■ **Aufgaben**
- 1) Geben Sie an, an welchen beiden Tagen der im Text über den Greifswalder Kurs zu tierversuchsfreien Methoden genannte Kurs stattfindet.
- 2) Schreiben Sie aus dem Text über den Greifswalder Kurs zu tierversuchsfreien Methoden den Abschnitt wortgetreu ab, der mit „An der Universität und“ beginnt und mit „Medikamente zu testen.“ endet.
- 3) Knüpfen Sie an den Text über den Greifswalder Kurs zu tierversuchsfreien Methoden an und setzen Sie ihn nach seinem letzten Satz fort.

■ **Ausgewählter Text**
An der Universität und Universitätsmedizin Greifswald rücken Ende August Forschungsverfahren in den Mittelpunkt, die Tierversuche ersetzen oder reduzieren können. Der zweitägige Kurs „Introduction to Non-Animal Methods in Biomedical Research“ findet am 27. und 28. August statt.

Behandelt werden unter anderem Organoide, mikrofluidische Systeme, moderne Zellmodelle und digitale Zwillinge.

Die Methoden sollen menschliche Organe oder biologische Prozesse möglichst realitätsnah nachbilden.

Mini-Organe entstehen im Labor

Organoide sind dreidimensionale Zellstrukturen, die bestimmte Eigenschaften echter Organe nachahmen.

Solche Modelle können beispielsweise genutzt werden, um Krankheiten zu erforschen oder Medikamente zu testen.

Greifswald will außerdem praktische Anwendungen präsentieren, die bereits an der Universitätsmedizin vorhanden sind.

■ **Bereitgestellte Daten**
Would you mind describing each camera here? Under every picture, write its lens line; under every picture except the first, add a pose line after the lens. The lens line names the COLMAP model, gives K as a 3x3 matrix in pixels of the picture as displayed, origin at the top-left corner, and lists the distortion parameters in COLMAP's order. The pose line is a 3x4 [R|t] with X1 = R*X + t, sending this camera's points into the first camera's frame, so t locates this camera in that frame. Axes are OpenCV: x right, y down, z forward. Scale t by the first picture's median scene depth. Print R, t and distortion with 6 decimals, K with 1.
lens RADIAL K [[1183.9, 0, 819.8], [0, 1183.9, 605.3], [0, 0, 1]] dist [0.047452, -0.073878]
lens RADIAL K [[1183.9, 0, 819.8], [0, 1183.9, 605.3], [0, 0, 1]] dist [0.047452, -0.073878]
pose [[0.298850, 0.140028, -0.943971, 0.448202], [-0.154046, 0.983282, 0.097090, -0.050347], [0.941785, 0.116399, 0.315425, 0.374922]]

■ **Lösungen**
- 1) Am 27. und 28. August.

- 2)
An der Universität und Universitätsmedizin Greifswald rücken Ende August Forschungsverfahren in den Mittelpunkt, die Tierversuche ersetzen oder reduzieren können. Der zweitägige Kurs „Introduction to Non-Animal Methods in Biomedical Research“ findet am 27. und 28. August statt.

Behandelt werden unter anderem Organoide, mikrofluidische Systeme, moderne Zellmodelle und digitale Zwillinge.

Die Methoden sollen menschliche Organe oder biologische Prozesse möglichst realitätsnah nachbilden.

Mini-Organe entstehen im Labor

Organoide sind dreidimensionale Zellstrukturen, die bestimmte Eigenschaften echter Organe nachahmen.

Solche Modelle können beispielsweise genutzt werden, um Krankheiten zu erforschen oder Medikamente zu testen.

- 3)
Genannt werden Modelle für Nieren-, Blasen- und Prostatakrebs, Knochenorganoide und künstliche Gefäßstrukturen.

Digitale Zwillinge könnten Versuche ergänzen

Ein weiterer Schwerpunkt sind digitale Zwillinge.

Dabei werden biologische Prozesse am Computer modelliert, um virtuelle Experimente durchzuführen.

Solche Methoden könnten langfristig dazu beitragen, bestimmte Versuche am Tier oder Menschen bereits im Vorfeld besser vorherzusagen.

Der Kurs zeigt damit, wie stark sich medizinische Forschung durch Zelltechnologien und Digitalisierung verändert.